Four Core indicators remain not-implemented for STRUCTURAL reasons,
NOT missing code. Scorer inputs are genuinely global scalars with
zero per-country variance, so Pearson(indicator, overall) is 0 or
NaN by construction:
shippingStress, transitDisruption, energyPriceStress — scorer
reads a global scalar applied to every country; a per-country
effective signal would need re-expression as (global x per-country
exposure), which is a derived signal in a different entry.

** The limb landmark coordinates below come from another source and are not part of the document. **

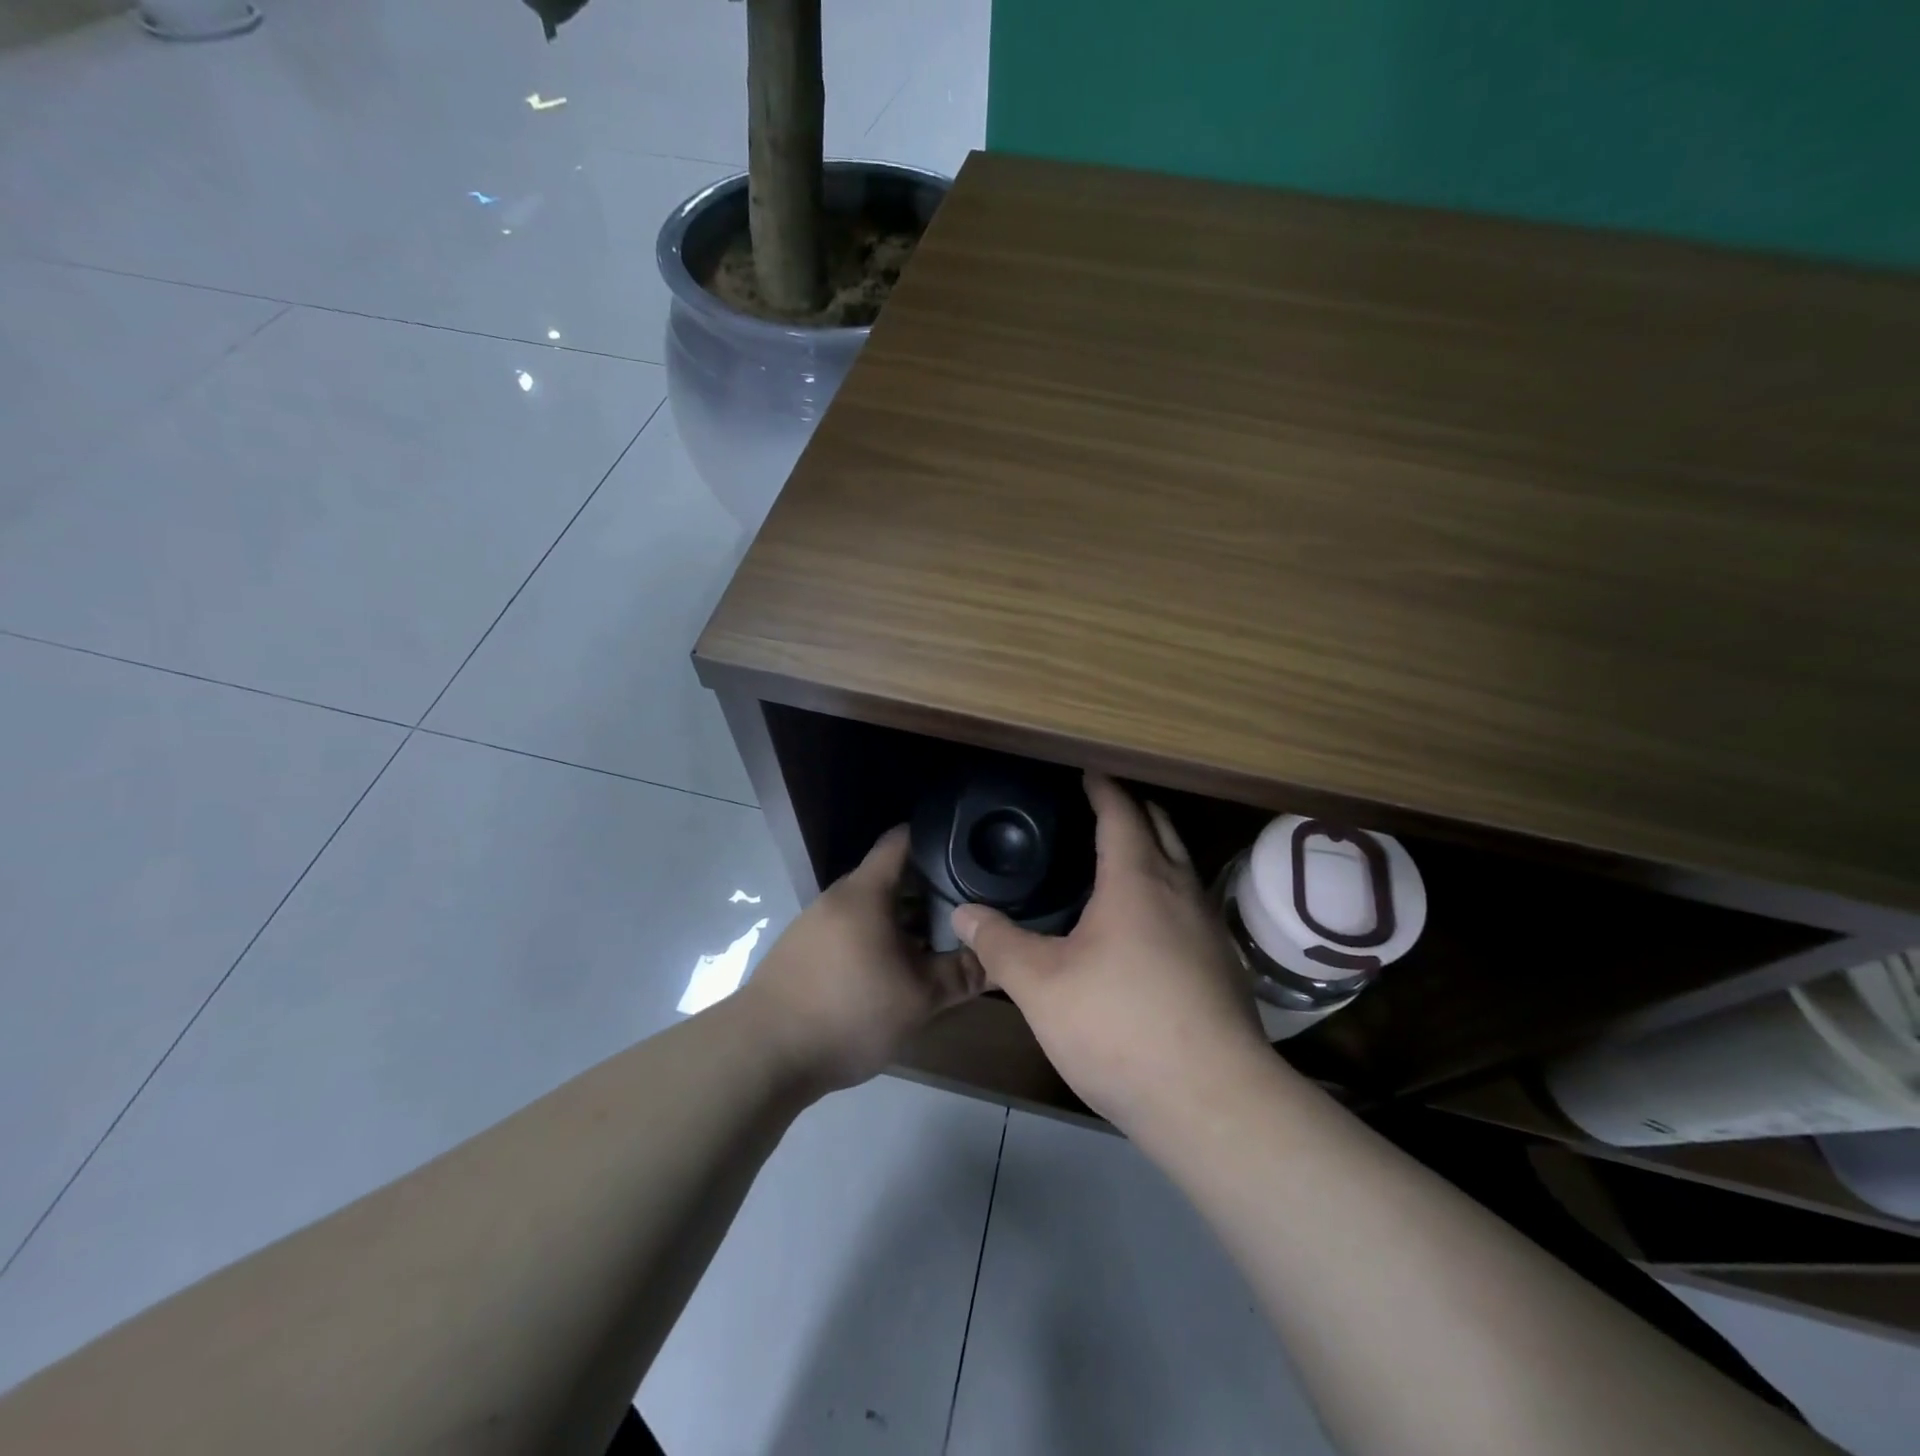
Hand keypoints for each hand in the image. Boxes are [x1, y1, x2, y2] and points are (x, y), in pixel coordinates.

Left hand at [738, 826, 983, 1093]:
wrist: (763, 1054)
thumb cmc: (848, 1011)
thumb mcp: (918, 998)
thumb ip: (962, 975)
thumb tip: (999, 959)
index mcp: (865, 892)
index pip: (902, 841)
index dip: (935, 838)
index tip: (968, 849)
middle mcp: (838, 898)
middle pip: (889, 877)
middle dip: (928, 889)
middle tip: (965, 906)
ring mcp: (816, 924)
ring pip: (870, 908)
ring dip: (902, 919)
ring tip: (937, 941)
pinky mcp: (803, 951)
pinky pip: (851, 930)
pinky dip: (877, 939)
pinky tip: (894, 970)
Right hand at [951, 773, 1270, 1135]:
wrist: (1211, 1100)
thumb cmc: (1119, 1028)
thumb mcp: (1041, 986)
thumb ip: (998, 944)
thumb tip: (963, 913)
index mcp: (1137, 880)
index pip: (1121, 812)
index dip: (1102, 787)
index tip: (1086, 771)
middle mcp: (1180, 890)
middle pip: (1161, 827)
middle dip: (1133, 808)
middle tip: (1099, 806)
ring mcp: (1209, 927)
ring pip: (1182, 866)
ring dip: (1154, 849)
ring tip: (1118, 859)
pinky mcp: (1222, 963)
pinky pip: (1190, 903)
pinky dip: (1166, 889)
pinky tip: (1146, 924)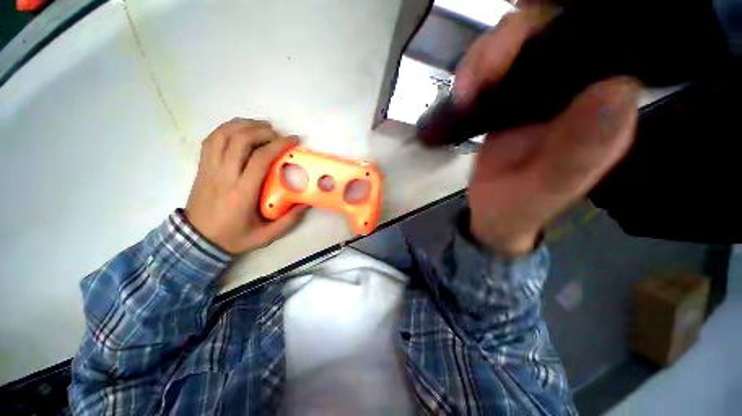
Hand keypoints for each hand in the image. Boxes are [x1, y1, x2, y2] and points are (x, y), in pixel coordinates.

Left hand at [185, 118, 307, 253]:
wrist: (197, 242)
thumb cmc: (233, 238)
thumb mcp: (266, 237)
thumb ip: (289, 221)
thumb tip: (306, 204)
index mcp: (242, 192)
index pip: (260, 158)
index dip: (278, 144)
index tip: (292, 140)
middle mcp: (224, 176)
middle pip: (240, 140)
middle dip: (263, 131)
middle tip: (278, 134)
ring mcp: (209, 169)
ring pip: (223, 135)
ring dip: (244, 125)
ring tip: (261, 126)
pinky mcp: (202, 167)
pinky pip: (211, 140)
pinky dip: (227, 129)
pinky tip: (240, 130)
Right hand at [457, 11, 639, 255]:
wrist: (491, 212)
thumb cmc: (519, 208)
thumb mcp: (546, 190)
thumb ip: (579, 153)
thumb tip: (616, 89)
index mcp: (601, 112)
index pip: (602, 47)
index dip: (572, 32)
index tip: (534, 48)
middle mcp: (574, 92)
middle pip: (554, 30)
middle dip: (514, 41)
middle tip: (484, 73)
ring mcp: (538, 91)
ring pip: (519, 41)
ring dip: (487, 56)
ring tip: (466, 90)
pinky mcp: (508, 98)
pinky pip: (493, 65)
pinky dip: (474, 70)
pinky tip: (463, 94)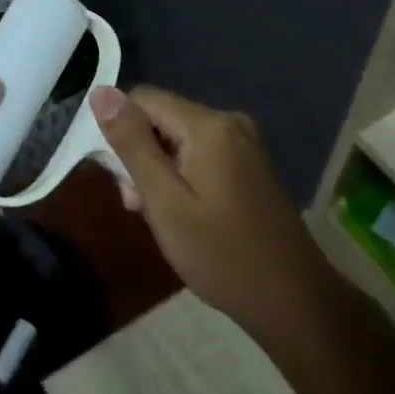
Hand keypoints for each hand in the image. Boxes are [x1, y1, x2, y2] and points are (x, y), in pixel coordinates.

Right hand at [90, 85, 329, 338]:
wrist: (293, 301)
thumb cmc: (222, 255)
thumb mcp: (165, 202)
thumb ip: (131, 145)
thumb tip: (101, 92)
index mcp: (208, 124)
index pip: (142, 98)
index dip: (119, 131)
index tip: (116, 178)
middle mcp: (228, 121)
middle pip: (161, 118)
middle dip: (140, 155)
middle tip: (138, 207)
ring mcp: (243, 142)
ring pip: (177, 138)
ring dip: (159, 170)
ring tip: (160, 218)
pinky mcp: (248, 163)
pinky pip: (199, 153)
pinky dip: (182, 177)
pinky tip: (183, 214)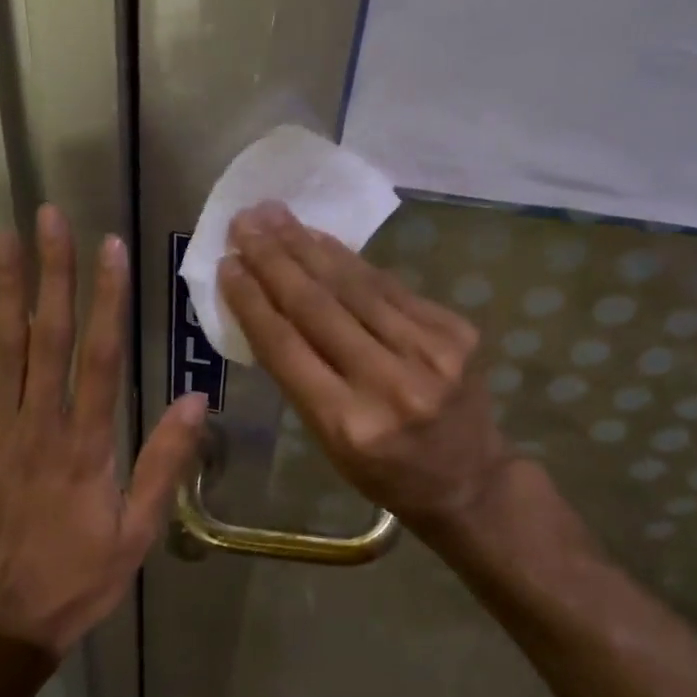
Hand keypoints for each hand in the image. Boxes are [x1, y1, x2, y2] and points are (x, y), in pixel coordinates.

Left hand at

aquastatWaterAvailability — needs a distinct sub-indicator path
resolver; enrichment follow-up.
New test asserts the three no-per-country-variance indicators STAY
not-implemented with a matching reason, so any future extraction
that appears to cover them without fixing the underlying construct
fails.
Dispatcher split into STATIC / SIMPLE / AGGREGATE extractor tables
to stay under biome complexity limit. Core-tier floor test raised
from 45% to 80%.
89 resilience tests pass, typecheck clean, biome clean. No production
behaviour changes.
* fix(resilience): tag-gated AQUASTAT extractor closes the last fixable Core gap
Reviewer flagged aquastatWaterAvailability as the only remaining Core
indicator where the not-implemented status was structurally fixable
rather than conceptually impossible.
Both aquastatWaterStress and aquastatWaterAvailability share a single
.aquastat.value field; the scorer's scoreAquastatValue splits them
by the sibling .aquastat.indicator tag keyword (stress/withdrawal/
dependency to stress family; availability/renewable/access to
availability family). The harness now mirrors this branching:
- classifyAquastatFamily implements the scorer's priority order
(stress-family match wins even if the tag also contains an
availability keyword, matching the sequential if-check at
_dimension-scorers.ts L770-776).
- static-aquastat-stress / static-aquastat-availability extractors
return the value only when the family matches, so stress-family
readings never corrupt the availability Pearson and vice versa.
Core-tier coverage: 46/50 to 47/50 (94%). The 3 remaining Core
not-implemented indicators (shippingStress, transitDisruption,
energyPriceStress) are all structural impossibilities: scorer inputs
are global scalars with zero per-country variance.
New contract test pins both directions of the tag gate plus the
priority-order edge case (a tag containing both families' keywords
routes to stress).
90 resilience tests pass, typecheck clean, biome clean.